In the annual survey entitled Youth Risk Behavior Surveillance (YRBS), 15,425 students from 158 high schools across the nation filled out questionnaires on a variety of sex, drinking, drugs, and other risky behavior-related topics. While 23 percent of students said they had smoked pot at least once in the past thirty days, only 18 percent disclosed they had smoked cigarettes at least one day during that timeframe. Socially acceptable drinking still dwarves smoking pot or tobacco – over 38 percent of students had at least one alcoholic beverage in the past month.
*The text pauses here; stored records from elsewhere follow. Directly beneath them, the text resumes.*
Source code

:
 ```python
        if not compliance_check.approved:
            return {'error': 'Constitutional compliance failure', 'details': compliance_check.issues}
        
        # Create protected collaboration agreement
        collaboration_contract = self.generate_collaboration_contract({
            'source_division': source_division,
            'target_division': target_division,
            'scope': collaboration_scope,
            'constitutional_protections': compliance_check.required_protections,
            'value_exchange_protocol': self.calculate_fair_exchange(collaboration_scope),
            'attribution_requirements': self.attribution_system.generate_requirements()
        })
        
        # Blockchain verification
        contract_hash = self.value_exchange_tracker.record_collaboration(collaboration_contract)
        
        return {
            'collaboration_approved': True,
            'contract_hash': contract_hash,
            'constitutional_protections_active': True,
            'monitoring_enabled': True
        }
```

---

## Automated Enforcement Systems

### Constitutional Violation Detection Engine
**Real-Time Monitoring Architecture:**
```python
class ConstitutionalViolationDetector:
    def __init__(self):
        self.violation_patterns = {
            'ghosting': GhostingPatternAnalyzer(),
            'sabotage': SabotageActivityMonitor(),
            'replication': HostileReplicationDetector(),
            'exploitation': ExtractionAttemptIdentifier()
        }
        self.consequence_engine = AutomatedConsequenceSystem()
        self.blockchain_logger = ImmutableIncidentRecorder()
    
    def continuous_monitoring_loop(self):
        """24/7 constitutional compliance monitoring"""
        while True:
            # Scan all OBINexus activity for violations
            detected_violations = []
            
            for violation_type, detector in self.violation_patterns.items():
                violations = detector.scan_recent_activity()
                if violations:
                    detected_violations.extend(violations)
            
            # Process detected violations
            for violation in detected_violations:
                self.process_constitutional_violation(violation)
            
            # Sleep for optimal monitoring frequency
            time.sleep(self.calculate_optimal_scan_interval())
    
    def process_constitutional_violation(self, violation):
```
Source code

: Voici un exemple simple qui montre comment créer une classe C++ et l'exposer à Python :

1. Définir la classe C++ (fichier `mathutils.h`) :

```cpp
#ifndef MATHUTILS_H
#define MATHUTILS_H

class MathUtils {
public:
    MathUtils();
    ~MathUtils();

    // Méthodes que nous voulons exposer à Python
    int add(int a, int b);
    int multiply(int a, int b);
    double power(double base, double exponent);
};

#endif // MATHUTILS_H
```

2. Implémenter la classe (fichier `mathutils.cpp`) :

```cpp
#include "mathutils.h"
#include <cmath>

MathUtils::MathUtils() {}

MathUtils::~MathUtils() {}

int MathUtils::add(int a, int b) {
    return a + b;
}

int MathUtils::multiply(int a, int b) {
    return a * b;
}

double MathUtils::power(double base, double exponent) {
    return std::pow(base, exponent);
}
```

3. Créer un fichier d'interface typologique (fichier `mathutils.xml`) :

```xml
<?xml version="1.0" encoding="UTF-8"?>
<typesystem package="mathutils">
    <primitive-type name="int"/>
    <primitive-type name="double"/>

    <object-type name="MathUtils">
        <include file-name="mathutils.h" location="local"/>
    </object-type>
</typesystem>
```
The YRBS stats coalesce with the Partnership at Drugfree.org study issued in May that reported in 2011, 27 percent of high school students had smoked pot in the past month. Going deeper into the YRBS tabulations, we find that almost 40 percent (39.9) of high school students have tried pot at least once in their lives, with males trying weed at a higher rate than females and with black and Latino males more likely than white males to have tried cannabis. Of the recent pot smokers, only 5.9 percent of students admitted to getting high on school property in the past month, which may just be the “riskiest behavior” of them all.